On Comprehension, Persistence, and the Rear Naked Choke13 Jan 2013
I’m fascinated by people who persevere.
And it really shakes my rattle when I hear a person openly deny and dismiss her ability to pursue the something that, were it not for a range of presumptions, circumstances, or past decisions, she would love to be doing. I recognize the connotation of achievement and careers with my use of the words ‘something’ and ‘doing’ in this context, but I’m thinking about this universally, such as learning how to Bachata, remembering how to love someone, or building a sweet cabin at the inspiration of Cabin Porn.
John Nunemaker wrote a great post, I Have No Talent, that you can read in less than 5-minutes, but will need to digest in more.
“I used to think that I wasn’t smart enough. I was jealous of those that did crazy code stuff that I couldn’t even comprehend. Then, one day, I ran into something I did not understand and instead of giving up, I pushed through.”

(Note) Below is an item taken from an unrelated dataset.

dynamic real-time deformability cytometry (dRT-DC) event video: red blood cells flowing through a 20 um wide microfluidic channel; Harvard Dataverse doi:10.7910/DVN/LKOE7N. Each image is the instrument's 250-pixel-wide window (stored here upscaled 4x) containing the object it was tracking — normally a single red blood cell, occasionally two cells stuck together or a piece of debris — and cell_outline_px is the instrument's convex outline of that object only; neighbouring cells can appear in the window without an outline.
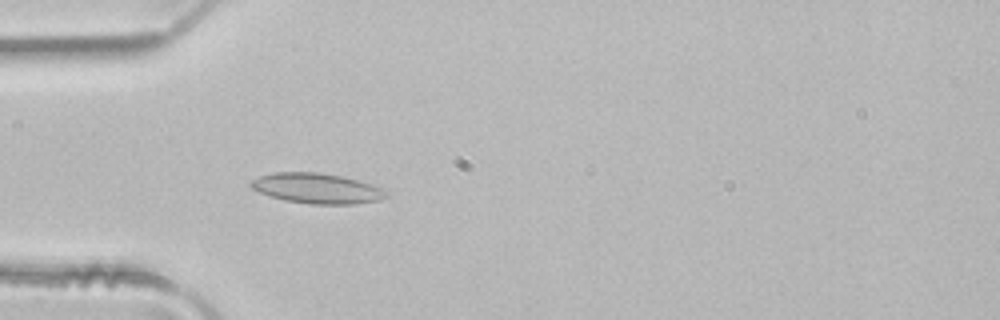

I think this is when most people give up - when it sucks. When I first began Brazilian Jiu Jitsu in 2004, I showed up to a random gym in White Plains, New York in mesh shorts that were one (maybe two) sizes too small and a tee-shirt that, apparently, was not rip proof (there is a reason for the gis after all). I rolled with the instructor, Sean Alvarez, who applied a rear naked choke so firmly that four the next four days I would have sworng I had come down with strep throat (had I not been able to so vividly remember being choked).
That sucked. I got whooped, regularly, for the better of 10 months. Practice and progress were camouflaged as pain. When things turned around, when I was able to first submit an opponent, the challenges - my opponents - felt surmountable. Matches felt more like a chess match, less like a mad scramble to survive; they slowed down. Once I knew the science, it became more art, less torture.

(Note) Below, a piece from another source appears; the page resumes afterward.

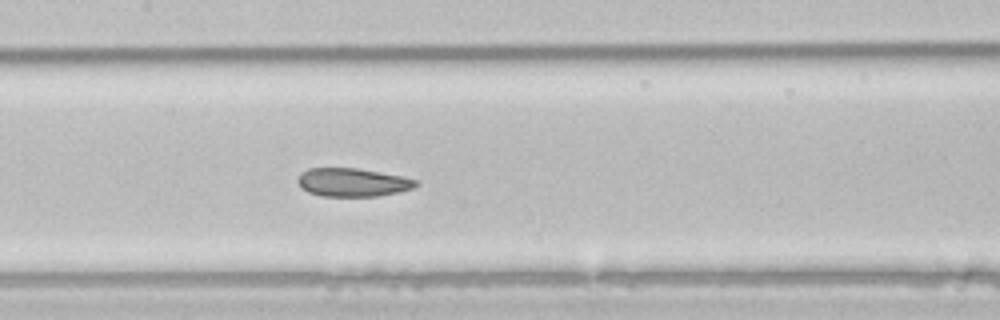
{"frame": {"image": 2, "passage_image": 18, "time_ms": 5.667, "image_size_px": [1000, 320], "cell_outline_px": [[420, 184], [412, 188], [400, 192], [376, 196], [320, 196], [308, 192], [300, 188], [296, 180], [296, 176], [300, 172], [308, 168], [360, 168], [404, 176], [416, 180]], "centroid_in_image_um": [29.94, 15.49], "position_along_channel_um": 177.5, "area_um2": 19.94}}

The kind of practice where all of a sudden I realize that it is 2am and I’m exhausted physically so I should go to bed, but mentally I feel on fire so I let the code have me another hour or two.
A perfect summation of both the cause of my insomnia and the reason I do not fight it.
Ever since then, I have attacked each thing that I do not understand until I understand it.
Comprehension is critical to doing anything meaningful. In my experience, I cannot attribute meaning to a pursuit if I do not understand why exactly I am doing it - and how could I?